ゲーム会社の社長を務めるミシェル(イザベル・ユペール)はある日、自宅で覆面の男性に暴行されてしまう。ところがミシェルは警察
に通報もせず、訪ねてきた息子ヴァンサン(ジョナ・ブロケ)に平然と応対する。翌日、いつも通りに出社したミシェルは、共同経営者で
親友のアンナ(アンヌ・コンシニ)と新しいゲームのプレビューに出席する。
映画冒頭、レイプされるミシェルのシーンから始まります。彼女に対して観客は共感し、同情する。しかし、その後彼女は一通り叫ぶと
警察を呼ぶでも、怯えるでもなく、至って冷静に割れたガラスをゴミ箱に捨て、服を脱ぎお風呂に入る・・・気丈なのか・・・??
なのではイプされた彼女から同情の気持ちが少しずつ離れて行く。その後もひたすら共感できない登場人物達の共感できない行動の数々。

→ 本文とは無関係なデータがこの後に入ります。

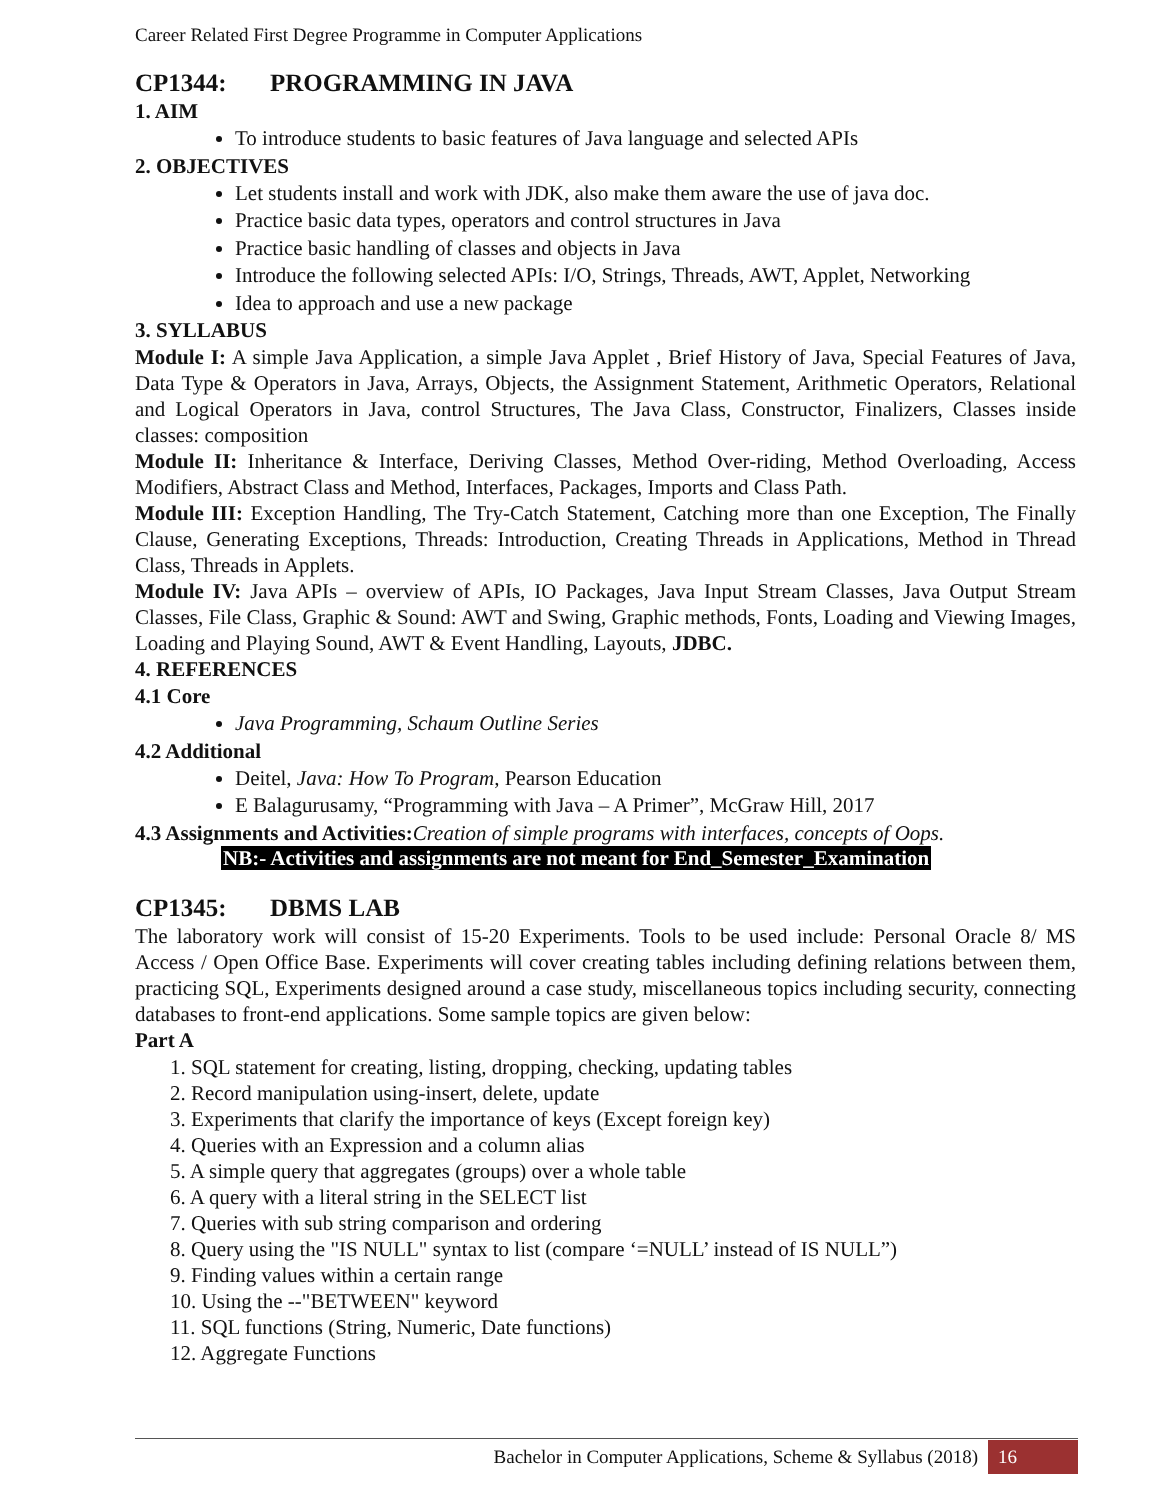Career Related First Degree Programme in Computer Applications
CP1344: PROGRAMMING IN JAVA
1. AIM
To introduce students to basic features of Java language and selected APIs
2. OBJECTIVES
Let students install and work with JDK, also make them aware the use of java doc.
Practice basic data types, operators and control structures in Java
Practice basic handling of classes and objects in Java
Introduce the following selected APIs: I/O, Strings, Threads, AWT, Applet, Networking
Idea to approach and use a new package
3. SYLLABUS
Module I: A simple Java Application, a simple Java Applet , Brief History of Java, Special Features of Java, Data Type & Operators in Java, Arrays, Objects, the Assignment Statement, Arithmetic Operators, Relational and Logical Operators in Java, control Structures, The Java Class, Constructor, Finalizers, Classes inside classes: composition
Module II: Inheritance & Interface, Deriving Classes, Method Over-riding, Method Overloading, Access Modifiers, Abstract Class and Method, Interfaces, Packages, Imports and Class Path.
Module III: Exception Handling, The Try-Catch Statement, Catching more than one Exception, The Finally Clause, Generating Exceptions, Threads: Introduction, Creating Threads in Applications, Method in Thread Class, Threads in Applets.
Module IV: Java APIs – overview of APIs, IO Packages, Java Input Stream Classes, Java Output Stream Classes, File Class, Graphic & Sound: AWT and Swing, Graphic methods, Fonts, Loading and Viewing Images, Loading and Playing Sound, AWT & Event Handling, Layouts, JDBC.
4. REFERENCES
4.1 Core
Java Programming, Schaum Outline Series
4.2 Additional
Deitel, Java: How To Program, Pearson Education
E Balagurusamy, “Programming with Java – A Primer”, McGraw Hill, 2017
4.3 Assignments and Activities: Creation of simple programs with interfaces, concepts of Oops.
NB:- Activities and assignments are not meant for End_Semester_Examination
CP1345: DBMS LAB
The laboratory work will consist of 15-20 Experiments. Tools to be used include: Personal Oracle 8/ MS Access / Open Office Base. Experiments will cover creating tables including defining relations between them, practicing SQL, Experiments designed around a case study, miscellaneous topics including security, connecting databases to front-end applications. Some sample topics are given below:
Part A
1. SQL statement for creating, listing, dropping, checking, updating tables
2. Record manipulation using-insert, delete, update
3. Experiments that clarify the importance of keys (Except foreign key)
4. Queries with an Expression and a column alias
5. A simple query that aggregates (groups) over a whole table
6. A query with a literal string in the SELECT list
7. Queries with sub string comparison and ordering
8. Query using the "IS NULL" syntax to list (compare ‘=NULL’ instead of IS NULL”)
9. Finding values within a certain range
10. Using the --"BETWEEN" keyword
11. SQL functions (String, Numeric, Date functions)
12. Aggregate Functions
Bachelor in Computer Applications, Scheme & Syllabus (2018) 16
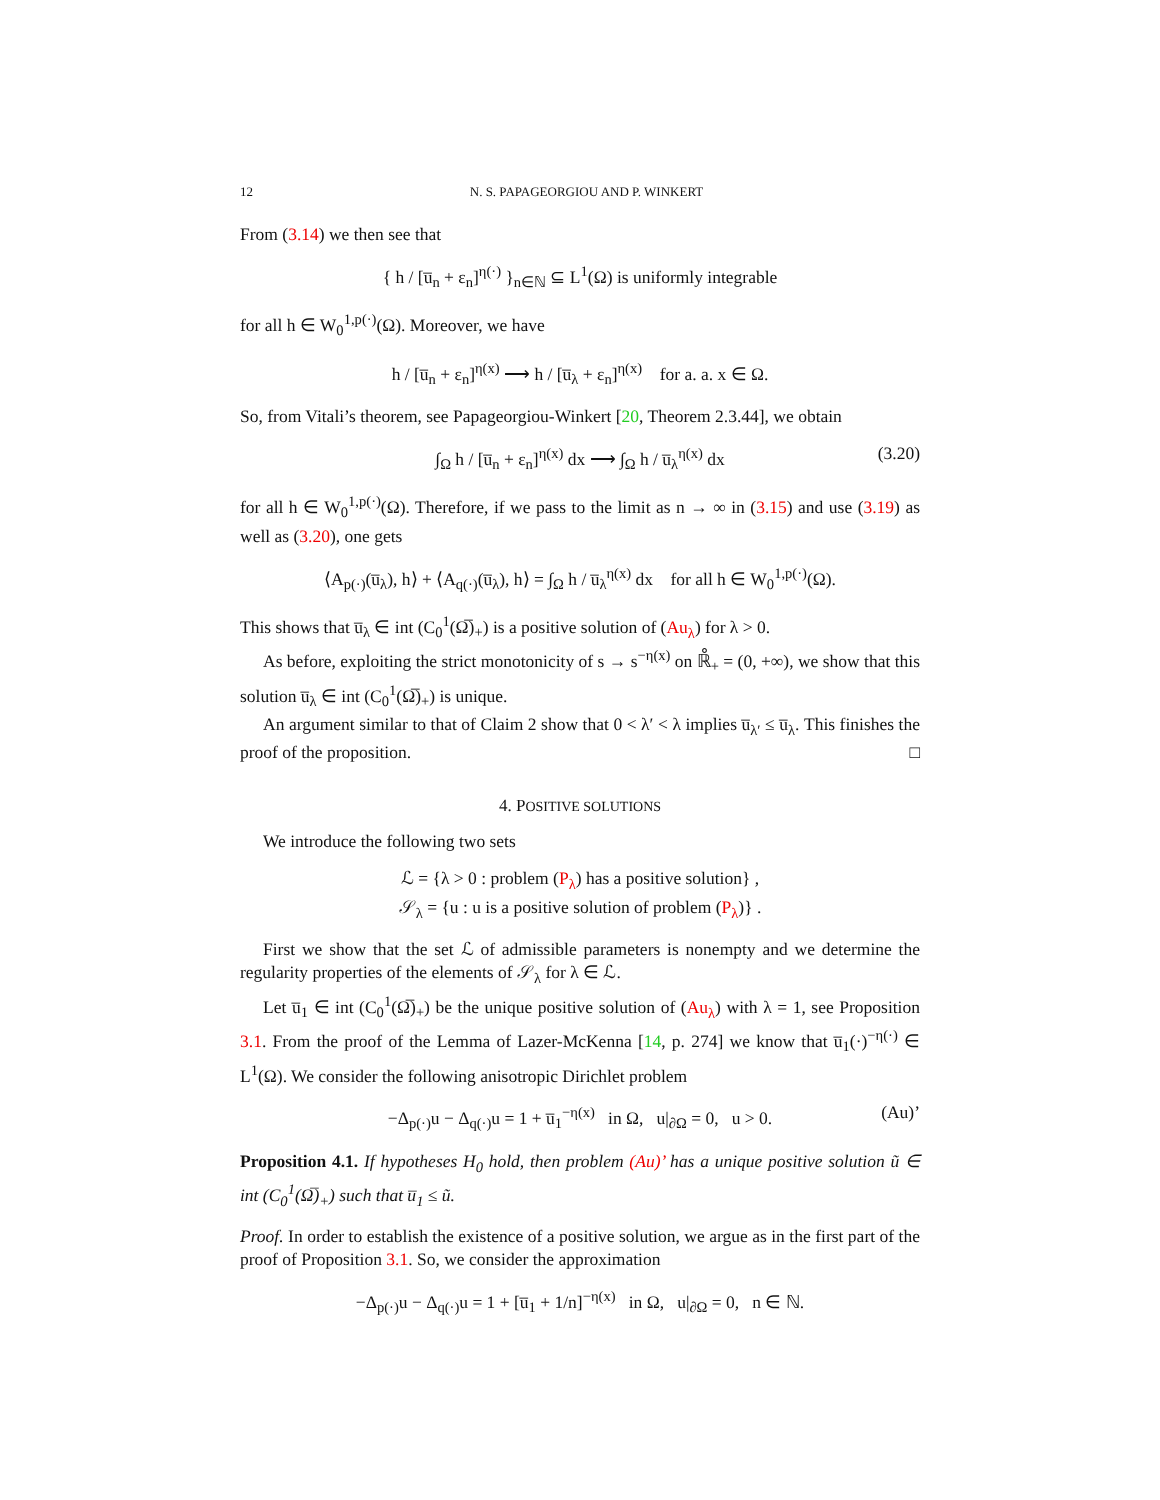12 N. S. PAPAGEORGIOU AND P. WINKERT
From (3.14) we then see that
{ h / [u̅<sub>n</sub> + ε<sub>n</sub>]<sup>η(·)</sup> }<sub>n∈ℕ</sub> ⊆ L<sup>1</sup>(Ω) is uniformly integrable
for all h ∈ W<sub>0</sub><sup>1,p(·)</sup>(Ω). Moreover, we have
h / [u̅<sub>n</sub> + ε<sub>n</sub>]<sup>η(x)</sup> ⟶ h / [u̅<sub>λ</sub> + ε<sub>n</sub>]<sup>η(x)</sup> for a. a. x ∈ Ω.
So, from Vitali’s theorem, see Papageorgiou-Winkert [20, Theorem 2.3.44], we obtain
∫<sub>Ω</sub> h / [u̅<sub>n</sub> + ε<sub>n</sub>]<sup>η(x)</sup> dx ⟶ ∫<sub>Ω</sub> h / u̅<sub>λ</sub><sup>η(x)</sup> dx (3.20)
for all h ∈ W<sub>0</sub><sup>1,p(·)</sup>(Ω). Therefore, if we pass to the limit as n → ∞ in (3.15) and use (3.19) as well as (3.20), one gets
⟨A<sub>p(·)</sub>(u̅<sub>λ</sub>), h⟩ + ⟨A<sub>q(·)</sub>(u̅<sub>λ</sub>), h⟩ = ∫<sub>Ω</sub> h / u̅<sub>λ</sub><sup>η(x)</sup> dx for all h ∈ W<sub>0</sub><sup>1,p(·)</sup>(Ω).
This shows that u̅<sub>λ</sub> ∈ int (C<sub>0</sub><sup>1</sup>(Ω̅)<sub>+</sub>) is a positive solution of (Au<sub>λ</sub>) for λ > 0.
As before, exploiting the strict monotonicity of s → s<sup>−η(x)</sup> on ℝ̊<sub>+</sub> = (0, +∞), we show that this solution u̅<sub>λ</sub> ∈ int (C<sub>0</sub><sup>1</sup>(Ω̅)<sub>+</sub>) is unique.
An argument similar to that of Claim 2 show that 0 < λ′ < λ implies u̅<sub>λ′</sub> ≤ u̅<sub>λ</sub>. This finishes the proof of the proposition. □
4. POSITIVE SOLUTIONS
We introduce the following two sets
ℒ = {λ > 0 : problem (P<sub>λ</sub>) has a positive solution} ,
𝒮<sub>λ</sub> = {u : u is a positive solution of problem (P<sub>λ</sub>)} .
First we show that the set ℒ of admissible parameters is nonempty and we determine the regularity properties of the elements of 𝒮<sub>λ</sub> for λ ∈ ℒ.
Let u̅<sub>1</sub> ∈ int (C<sub>0</sub><sup>1</sup>(Ω̅)<sub>+</sub>) be the unique positive solution of (Au<sub>λ</sub>) with λ = 1, see Proposition 3.1. From the proof of the Lemma of Lazer-McKenna [14, p. 274] we know that u̅<sub>1</sub>(·)<sup>−η(·)</sup> ∈ L<sup>1</sup>(Ω). We consider the following anisotropic Dirichlet problem
−Δ<sub>p(·)</sub>u − Δ<sub>q(·)</sub>u = 1 + u̅<sub>1</sub><sup>−η(x)</sup> in Ω, u|<sub>∂Ω</sub> = 0, u > 0. (Au)’
Proposition 4.1. If hypotheses H<sub>0</sub> hold, then problem (Au)’ has a unique positive solution ũ ∈ int (C<sub>0</sub><sup>1</sup>(Ω̅)<sub>+</sub>) such that u̅<sub>1</sub> ≤ ũ.
Proof. In order to establish the existence of a positive solution, we argue as in the first part of the proof of Proposition 3.1. So, we consider the approximation
−Δ<sub>p(·)</sub>u − Δ<sub>q(·)</sub>u = 1 + [u̅<sub>1</sub> + 1/n]<sup>−η(x)</sup> in Ω, u|<sub>∂Ω</sub> = 0, n ∈ ℕ.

本当に全てが共感できないのは私だけなのだろうか?ミシェルの職業がゲーム会社の社長というのも共感しづらく、彼女の車の停め方も道の
真ん中すぎない?と気になる、気になる。母を許さず、父も許さない。感じのいい息子の彼女にも継母のようないじめを行い、嫌いな相手に
対しては常に目線を合わせず話す。出てくる人全てがネジ一本飛んでるんじゃないかと思えてきます。しまいには、レイプされた犯人に事故
の助けを求めたり、食事会をしたり・・・普通の映画であれば、こんだけ共感出来なければつまらない駄作と言われても仕方ないかも・・・
しかしながら、テンポのいい会話で、決して短くない上映時間を退屈せずに観る事が出来たのは、バーホーベン監督のブラックなジョークと
ミシェルの息子が子供を授かった時、肌の色が全然違う子供が産まれ、親友がニッコリというダークな笑いも。
逆に此れだけ共感出来ないと逆に気持ちがよく、楽しくなってくる作品でした。